◆ O problema ◆
Transcreva todas as linhas do material abaixo como uma lista numerada, omitindo as linhas em branco e deixando as imagens fora da resposta.

◆ Material fornecido ◆
+++

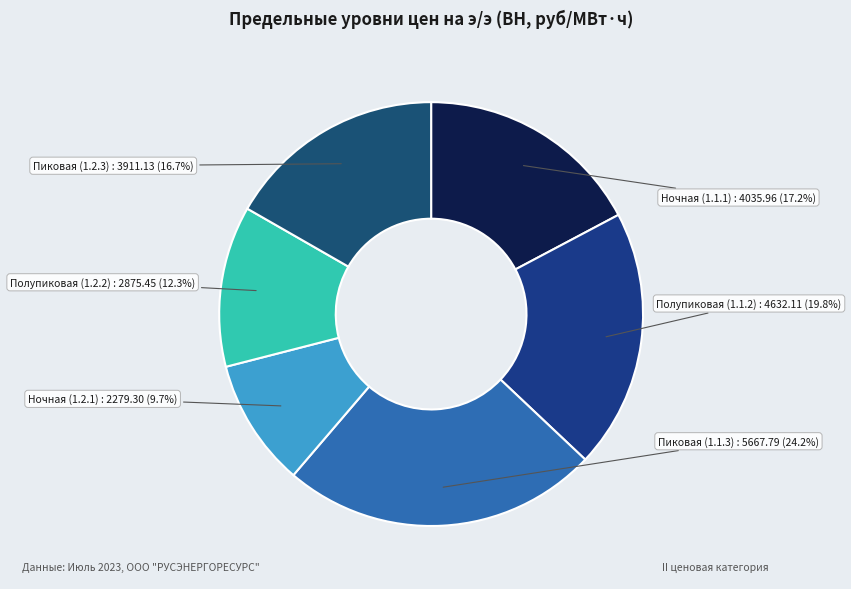

How many segments does this pie chart have?

6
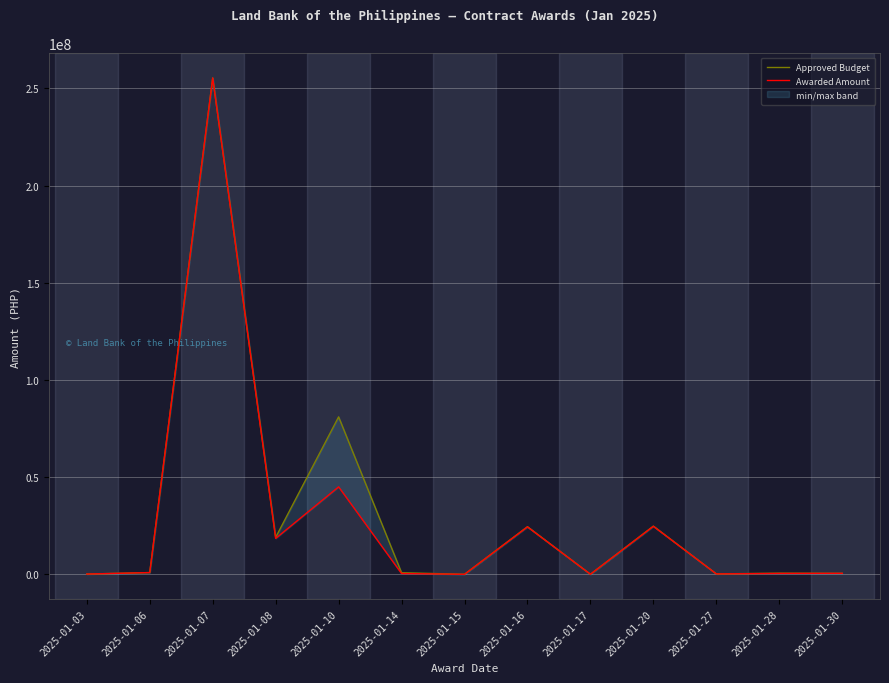

How many data points in Awarded Amount are above 500000?

6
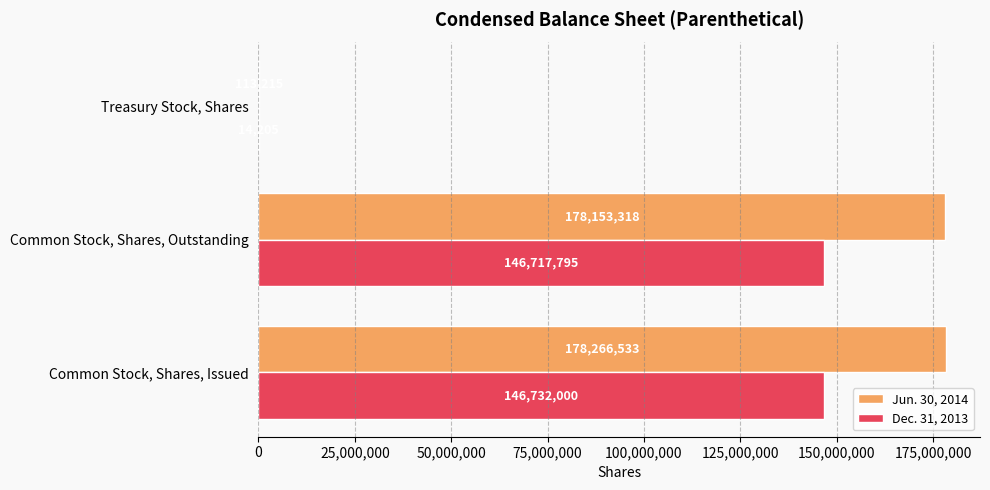

Which series has the largest range (max minus min)?

Jun. 30, 2014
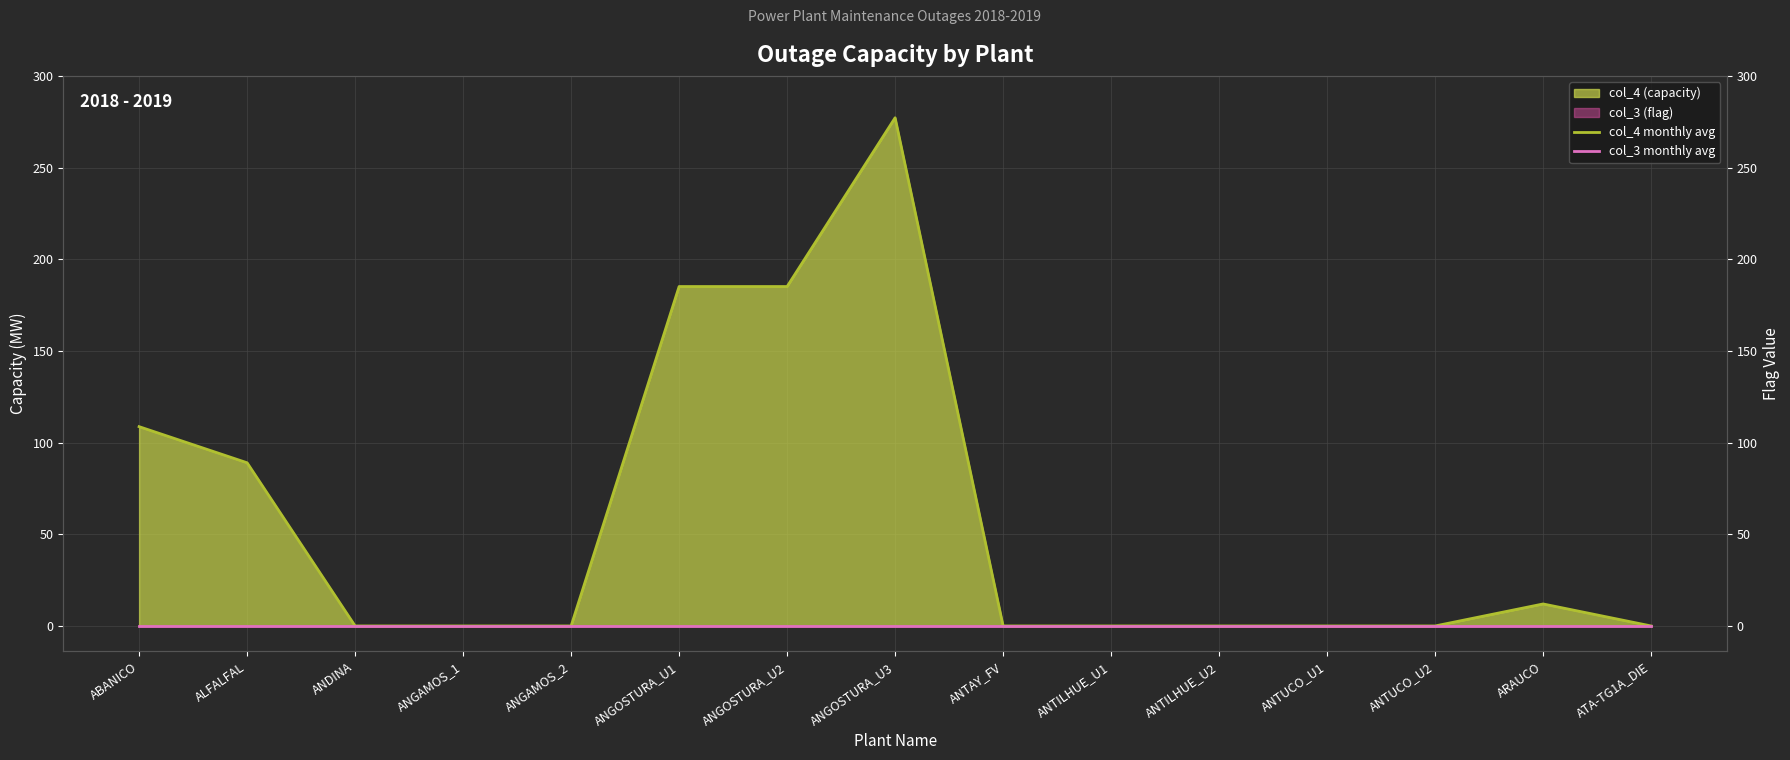

In col_4 monthly avg, how many points are higher than both neighbors (excluding endpoints)?

2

+++

◆ A resposta ◆
1. How many segments does this pie chart have?
2. 6
3. How many data points in Awarded Amount are above 500000?
4. 6
5. Which series has the largest range (max minus min)?
6. Jun. 30, 2014
7. In col_4 monthly avg, how many points are higher than both neighbors (excluding endpoints)?
8. 2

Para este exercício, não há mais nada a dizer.